It pays to keep an eye on your eyes. Good vision is an important part of your overall health and wellness, so keeping your eyes in tip-top shape is a must. There are some steps you can take every day that will keep your eye health from going out of focus, ranging from better eating to being more mindful of electronics use. Read on as we share some eye-opening tips on how to keep your vision clear.
Eating foods rich in vitamins and minerals can help promote good eye health and protect your vision over time. Look for foods high in vitamins A, C, and E, as well as foods that contain zinc and the carotenoids lutein and zeaxanthin. Vitamin E works to prevent cataracts and has been linked in studies with slowing down the development of age-related macular degeneration (AMD). Beta-carotene -- a form of Vitamin A -- bolsters your night vision, increasing your eyes’ ability to adjust to darkness.
As for the carotenoids, lutein and zeaxanthin can lower your risk of developing long-term eye diseases like cataracts and AMD. Zinc is good for you because it pairs well with carotenoids, drawing them up into the retina and boosting the amount of protective pigment that's in your macula (the part of your eye that controls central vision). Having more of this pigment can help protect your eye from the harmful impact of blue light emitted by screens and other technology (more on that later).
Omega-3 fatty acids are also important as they work to protect your eyes from glaucoma and AMD. Studies have also found a correlation between dry eyes and having low levels of omega-3. Vitamin C is good for your eyes because it reduces inflammation and thus lowers stress on the blood vessels in your eyes. Regular consumption of Vitamin C can also help reduce the risk of forming cataracts.

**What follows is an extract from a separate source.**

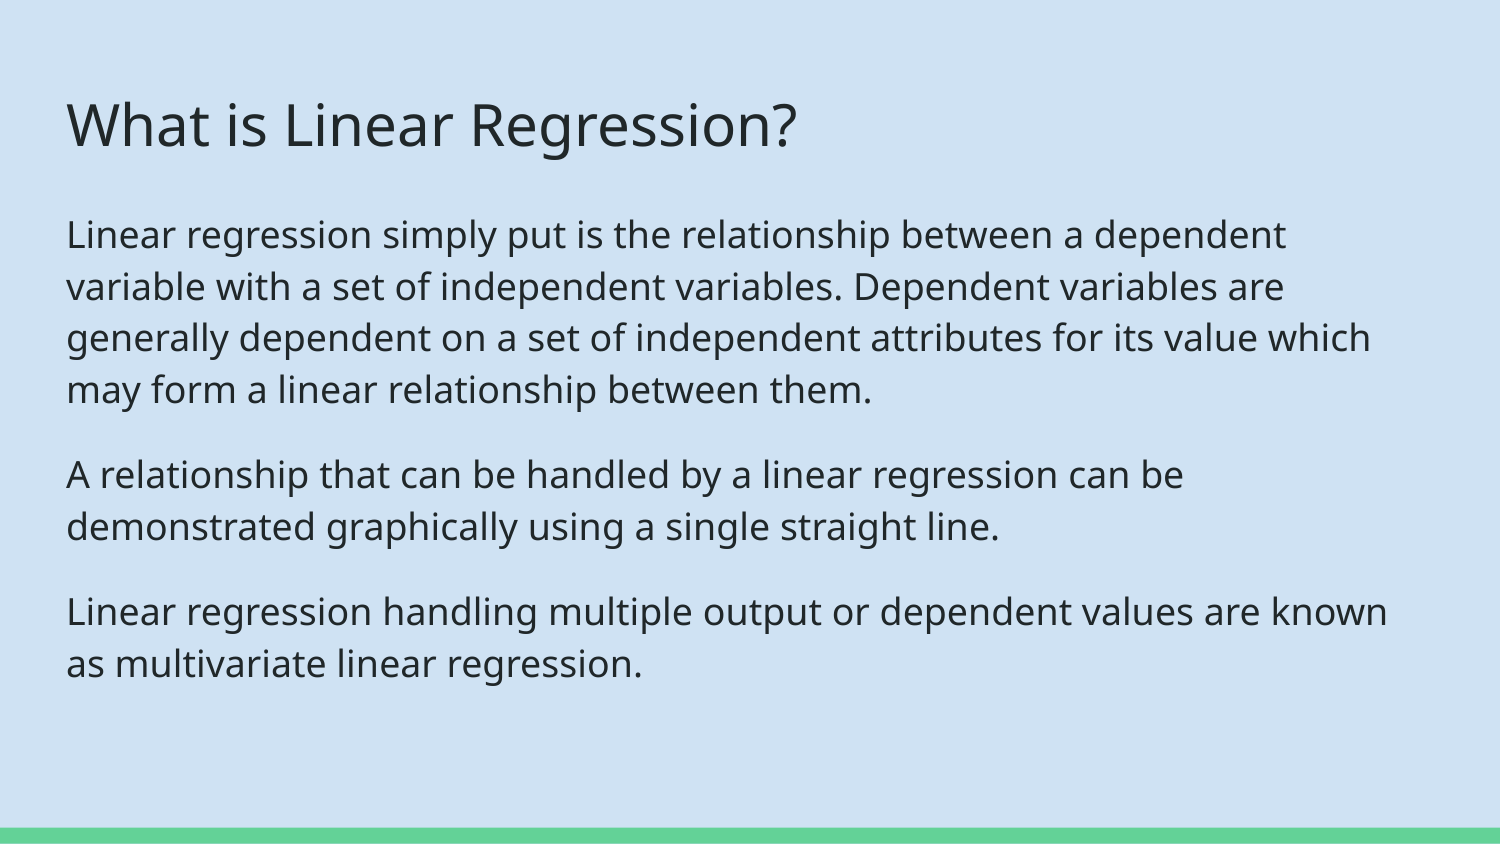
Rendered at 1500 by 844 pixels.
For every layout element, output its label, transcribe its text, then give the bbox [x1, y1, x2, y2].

Foods rich in some of these nutrients include:
- Brussels sprouts
- Sweet potatoes
- Bell peppers
- Peanut butter
- Sunflower seeds
- Baked Beans
- Collard greens
Don’t Get The Blues
Our phones, computers, and tablets emit blue light, a form of light that can have an impact on our vision. While the evidence is inconclusive whether or not prolonged exposure to blue light can damage your retina, studies have shown that it does contribute to eye strain and fatigue. That strain -- over time -- could lead to bigger health problems.
That doesn’t mean you can’t use screens! It just means to use them wisely. Refrain from using screens in dark rooms or at night when your vision is already strained by the low light levels. This is also wise because blue light suppresses the production of melatonin, which can make it harder for you to fall asleep. Consider getting a pair of blue blockers -- lens specifically formulated to block out blue light -- if you work long hours on the computer. The glasses can help cut down on eye strain.
Blink Or You’ll Miss It
Another issue related to screens is that we tend to blink less. This is a bad because blinking lubricates our eyes. When our blink rate decreases, that reduces the film of tears covering our eyes and dries them out. You can help correct this by using artificial tears to refresh your eyes when they start to dry out and by taking regular breaks from using devices. Consider implementing the “20-20-20 rule”: every 20 minutes, look at an object that’s at least 20 feet away for at least 20 seconds. This will help “reset” your blinking and give your eyes a moment to relax.
Screen Out The Sun
UV rays are some of the biggest environmental factors in developing eye diseases like AMD, cataracts, and photokeratitis. The sun is constantly bombarding us with UV light, so avoiding the rays entirely is impossible. Wearing sunglasses whenever you go outside will help block the UV light, safeguarding your eyes from UV damage that can spiral into bigger health problems.
Check Yourself Before You Wreck Yourself
Getting an eye exam is a critical part of maintaining your eye health. Many eye problems can be treated if caught early on enough, so it’s good to be vigilant and get checkups. How often you should get your eyes examined depends on several factors, including age and whether you’re asymptomatic or at-risk of developing eye diseases. If your family has a history of eye problems, it’s recommended getting your eyes checked annually (or as recommended by your doctor). Otherwise, at least every two years from ages 18-64 is the rubric (with annual visits after you turn 65).